# Refrigerator Repair - Quick, My Beer has gotten warm!



## 60hertz (Oct 1, 2007)

I've got a 6-year old GE/Hotpoint side-by-side fridge. The freezer is working fine, but the refrigerator is warm.



All my beer is warm now, so it is a real bummer. Not to mention all of the milk, cheese, yogurts, and other stuff that we had to throw out b/c it was room temperature.



The freezer is fine. Everything is still frozen and all is good. The fan is blowing COLD air and the ice maker is still cranking out ice.



Vacuumed about 3 tons of dust out from the bottom of the fridge and cleaned the coils real good too.



Found the little damper at the top of the wall that separates the freezer from the fridge. It appears to be opening and closing, but (maybe this was the wrong thing to do) I jammed it open.



I also put the freezer on the middle setting and the refrigerator on the maximum cooling setting.



Can anyone on here fix this, or is it time to go and get something new?


----------



## wld1985 (Oct 2, 2007)

might want to try and unplug it for a few mins, to see if it will reset...The dust may have made the compessor over-heat and it shut down.. Look for a reset button also.


----------



## 60hertz (Oct 1, 2007)

OK. I'm gonna go and unplug it again b/c I don't have anything else to lose. Just curious though - what should I be looking for in a "reset" button?

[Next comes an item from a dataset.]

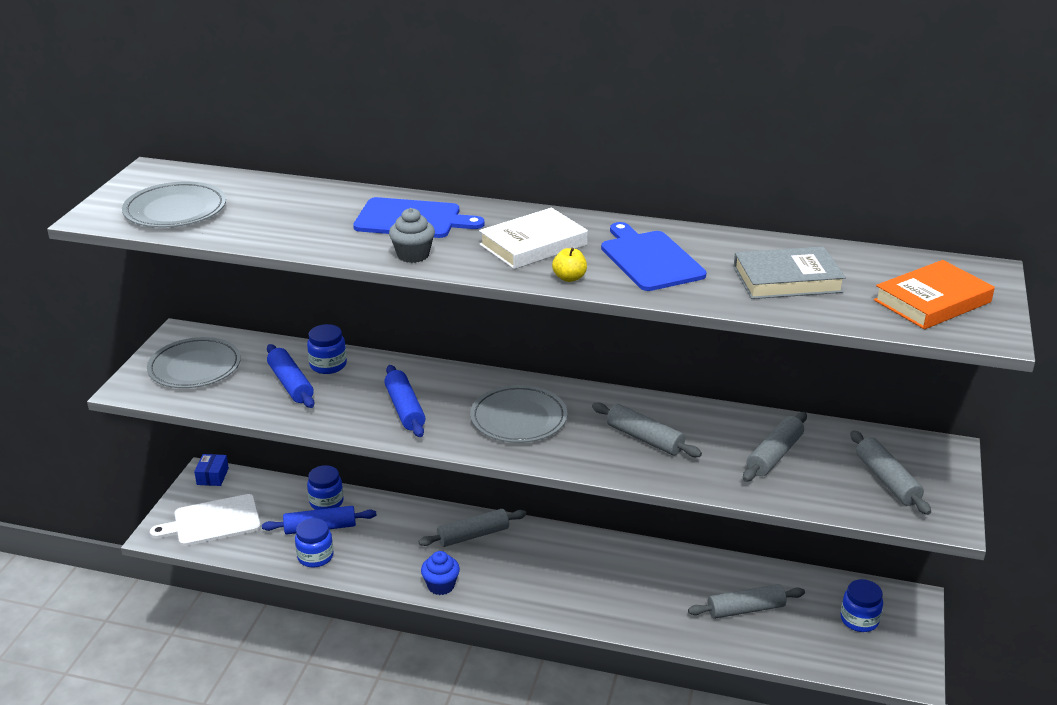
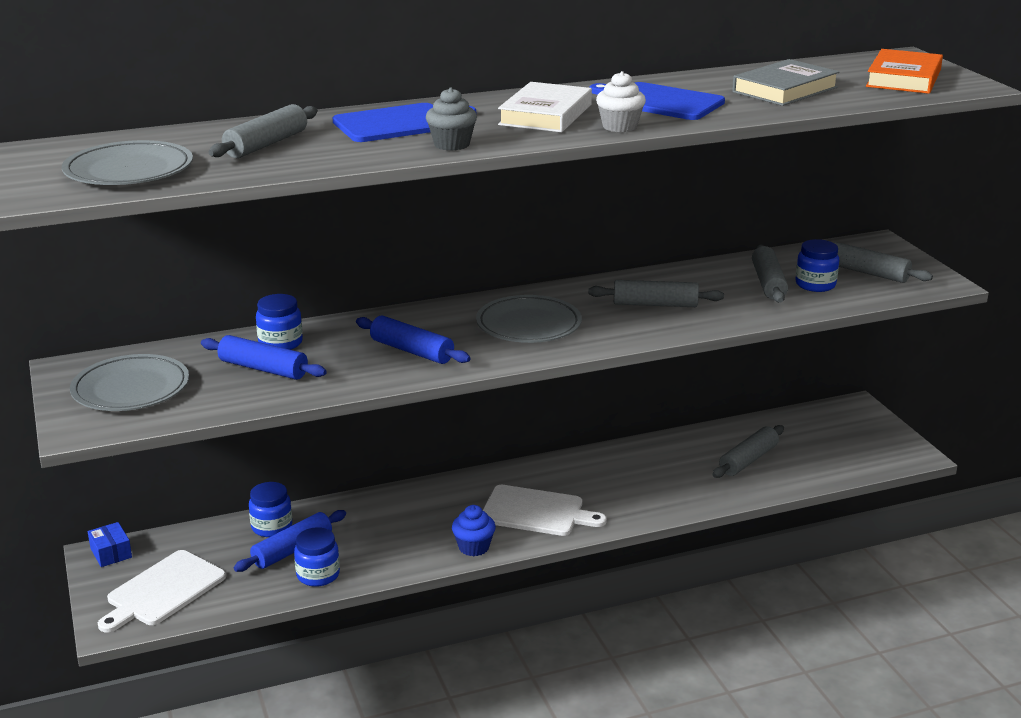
camera: 35 degrees left, 5 degrees down
grey rolling pin [418,509,526,547] -> grey rolling pin moved to [209,104,318,158]
yellow apple [552,248,587,282] -> white cupcake [596,71,646,132]
blue jar [841,579,883,632] -> blue jar moved to [795,239,839,292]
none -> white cutting board [483,485,607,536]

Will this be a circuit breaker somewhere? Or, would it be on the motherboard? (I found the motherboard when I took off all of the covers on the back of the unit.


----------



## 60hertz (Oct 1, 2007)

I think that it may be stuck in defrost mode. It's too late to tear into this thing tonight...if anyone else has any ideas please let me know. Or, if you are a tech and can come to Pace and look at this thing then shoot me a PM.



Thanks!


----------



## Tuna Man (Oct 2, 2007)

If it was stuck in the defrost mode the freezer section wouldn't work/get cold. The defroster heating coils are behind the back panel of the inside of the freezer. The refrigerator is kept cold from air forced out of the freezer into the refrigerator. It could be iced over because it won't defrost. Check the bottom defroster tray in the freezer, it might be iced up..if so you need a heating coil or two. Could be the fan in the freezer not forcing cold air. There are at least two heating/defroster coils, about 15 to 25 bucks each. If you want to do it yourself which is a easy job...clear out the freezer and pull the back panel...about 8 screws and the ice maker, depending on model.


----------



## Whitie9688 (Sep 28, 2007)

call Barry at Tops Appliances in Milton, owner is a forum member here also 850 623 3371


----------



## Mikvi (Mar 11, 2008)

I had trouble with a Frigidaire side by side. Wasn't getting cold. Added refrigerant and that didn't solve the problem. You only need a few ounces. Turned out to be the refrigerator side fan. Replaced it for $40.00 and not much better. Took it back out and installed it the right way up and I can freeze beer in the refer part now. They are really pretty simple. I just downloaded a parts diagram, and did some research on the web.


----------